═════ PROVIDED RECORDS
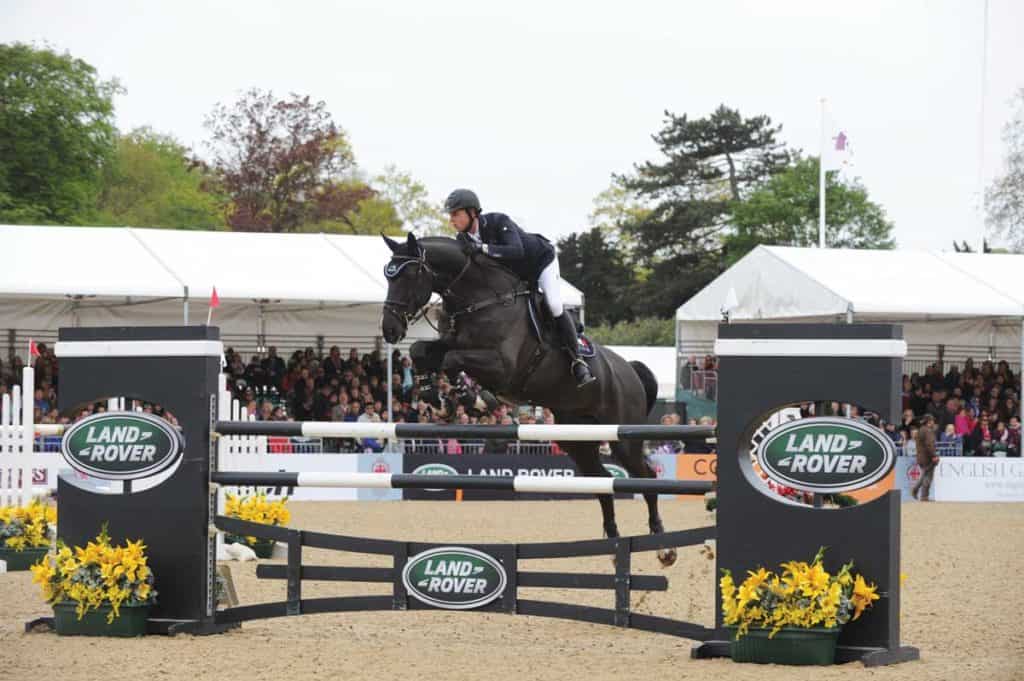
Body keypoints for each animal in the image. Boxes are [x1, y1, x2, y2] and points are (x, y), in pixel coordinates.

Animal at [380, 231, 675, 565]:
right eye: (388, 275)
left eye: (409, 275)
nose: (389, 330)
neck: (481, 298)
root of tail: (630, 369)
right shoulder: (449, 344)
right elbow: (422, 352)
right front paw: (441, 400)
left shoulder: (502, 365)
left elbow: (452, 360)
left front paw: (474, 399)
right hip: (578, 438)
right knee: (602, 482)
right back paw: (614, 545)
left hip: (623, 437)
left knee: (646, 477)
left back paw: (663, 545)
══════════
Retype all the entries exactly; drop the pictures.

Body keypoints for each animal in the image. Boxes are [x1, y1, x2, y2] and points are (x, y), in pixel coordinates.

Animal at [380, 231, 675, 565]:
right eye: (388, 275)
left eye: (409, 275)
nose: (389, 330)
neck: (481, 298)
root of tail: (630, 369)
right shoulder: (449, 344)
right elbow: (422, 352)
right front paw: (441, 400)
left shoulder: (502, 365)
left elbow: (452, 360)
left front paw: (474, 399)
right hip: (578, 438)
right knee: (602, 482)
right back paw: (614, 545)
left hip: (623, 437)
left knee: (646, 477)
left back paw: (663, 545)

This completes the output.